While the police department deserves credit for responding swiftly to feeding concerns in the mounted unit, it's alarming that it took Brown's accidental run-in with Roman to start a chain of investigation that was clearly needed. Does the unit have the necessary equestrian expertise to determine what's best for the horses? And why has no one been paying closer attention to their condition on a regular basis? Some of these horses are rescues who came to the unit with health problems that can take a while to resolve. Yet it appears they've being treated the same as those in better shape.

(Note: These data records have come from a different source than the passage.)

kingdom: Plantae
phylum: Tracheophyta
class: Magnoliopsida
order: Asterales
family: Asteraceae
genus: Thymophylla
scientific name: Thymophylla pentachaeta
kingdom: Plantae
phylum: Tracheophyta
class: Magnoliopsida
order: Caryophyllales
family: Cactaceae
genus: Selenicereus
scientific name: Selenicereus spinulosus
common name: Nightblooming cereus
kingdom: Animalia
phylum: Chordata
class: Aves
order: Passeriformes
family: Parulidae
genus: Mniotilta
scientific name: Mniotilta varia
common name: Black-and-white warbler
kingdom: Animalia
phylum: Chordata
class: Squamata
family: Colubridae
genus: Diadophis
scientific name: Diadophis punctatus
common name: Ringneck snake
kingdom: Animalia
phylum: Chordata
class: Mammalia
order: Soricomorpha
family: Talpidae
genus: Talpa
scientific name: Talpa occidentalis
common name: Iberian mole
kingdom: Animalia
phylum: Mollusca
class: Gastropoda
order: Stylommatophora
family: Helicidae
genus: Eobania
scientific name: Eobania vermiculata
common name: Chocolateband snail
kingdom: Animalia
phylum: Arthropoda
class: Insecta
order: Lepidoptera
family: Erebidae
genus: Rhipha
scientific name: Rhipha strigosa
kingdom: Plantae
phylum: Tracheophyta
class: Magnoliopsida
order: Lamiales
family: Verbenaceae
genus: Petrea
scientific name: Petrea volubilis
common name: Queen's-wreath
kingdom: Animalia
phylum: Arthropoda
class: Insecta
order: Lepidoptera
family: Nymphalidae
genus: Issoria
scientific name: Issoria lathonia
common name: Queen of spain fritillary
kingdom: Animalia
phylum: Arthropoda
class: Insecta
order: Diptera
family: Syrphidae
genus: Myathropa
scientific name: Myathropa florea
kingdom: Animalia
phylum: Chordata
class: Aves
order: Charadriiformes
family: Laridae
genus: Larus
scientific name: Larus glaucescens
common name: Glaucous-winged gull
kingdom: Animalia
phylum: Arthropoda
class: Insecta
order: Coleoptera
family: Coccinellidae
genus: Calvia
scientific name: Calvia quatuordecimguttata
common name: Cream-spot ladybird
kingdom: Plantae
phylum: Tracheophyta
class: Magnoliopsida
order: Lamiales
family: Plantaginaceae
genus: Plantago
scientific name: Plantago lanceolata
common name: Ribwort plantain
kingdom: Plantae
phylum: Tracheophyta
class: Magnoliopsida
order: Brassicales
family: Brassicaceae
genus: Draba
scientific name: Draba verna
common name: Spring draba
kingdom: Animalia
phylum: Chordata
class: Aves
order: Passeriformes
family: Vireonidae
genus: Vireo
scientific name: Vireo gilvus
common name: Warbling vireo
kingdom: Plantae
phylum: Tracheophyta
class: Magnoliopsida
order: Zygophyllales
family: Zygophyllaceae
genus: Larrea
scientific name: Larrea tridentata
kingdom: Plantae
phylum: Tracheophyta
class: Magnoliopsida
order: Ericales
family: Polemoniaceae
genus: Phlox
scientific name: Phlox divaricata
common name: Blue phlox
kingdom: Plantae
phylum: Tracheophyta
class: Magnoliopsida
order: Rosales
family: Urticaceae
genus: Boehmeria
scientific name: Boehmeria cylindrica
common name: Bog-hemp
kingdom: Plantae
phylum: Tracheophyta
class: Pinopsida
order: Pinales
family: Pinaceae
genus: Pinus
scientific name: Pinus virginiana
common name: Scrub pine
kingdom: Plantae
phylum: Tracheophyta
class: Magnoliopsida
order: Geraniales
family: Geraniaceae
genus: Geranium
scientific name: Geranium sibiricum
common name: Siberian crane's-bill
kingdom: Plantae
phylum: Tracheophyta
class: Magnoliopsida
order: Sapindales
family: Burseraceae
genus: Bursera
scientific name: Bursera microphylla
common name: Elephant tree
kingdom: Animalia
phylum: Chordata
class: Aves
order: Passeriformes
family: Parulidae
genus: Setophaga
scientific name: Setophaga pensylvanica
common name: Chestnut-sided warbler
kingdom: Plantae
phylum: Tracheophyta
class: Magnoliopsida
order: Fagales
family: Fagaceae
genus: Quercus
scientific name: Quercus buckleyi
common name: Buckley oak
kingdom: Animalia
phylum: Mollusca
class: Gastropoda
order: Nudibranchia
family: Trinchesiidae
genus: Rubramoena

If any of our human police officers had been in their condition, we'd place them on disability until a doctor cleared them to return.
At this point, what the horses deserve is regular, routine monitoring from a third-party expert, with no ties to the mounted unit, to evaluate the unit's work, feeding, and care operation from top to bottom.
The pros at Penn Veterinary School's New Bolton Center, which specializes in the treatment of large animals, stand ready to help.
"The police are more than welcome to reach out to us directly for consultation," said New Bolton's Rose Nolen-Walston, DVM, when I asked her input on this. "We would be happy to serve as a resource to them."
I hope they do, because these noble beasts deserve better than to live and toil in a culture whose human employees are reluctant to speak up on behalf of animals who can't speak for themselves.
Roman, Wellington, and their fellow work horses have tough, demanding jobs. They patiently endure rambunctious crowds, booming fireworks, rotten weather, choking traffic, and curious little kids. Hell, one of them even took a punch last winter from a drunken Eagles fan.
"They work so hard for us," says Kate Brown, who hoped Roman's dedication would've been better respected. "They should be the best-kept animals in the city."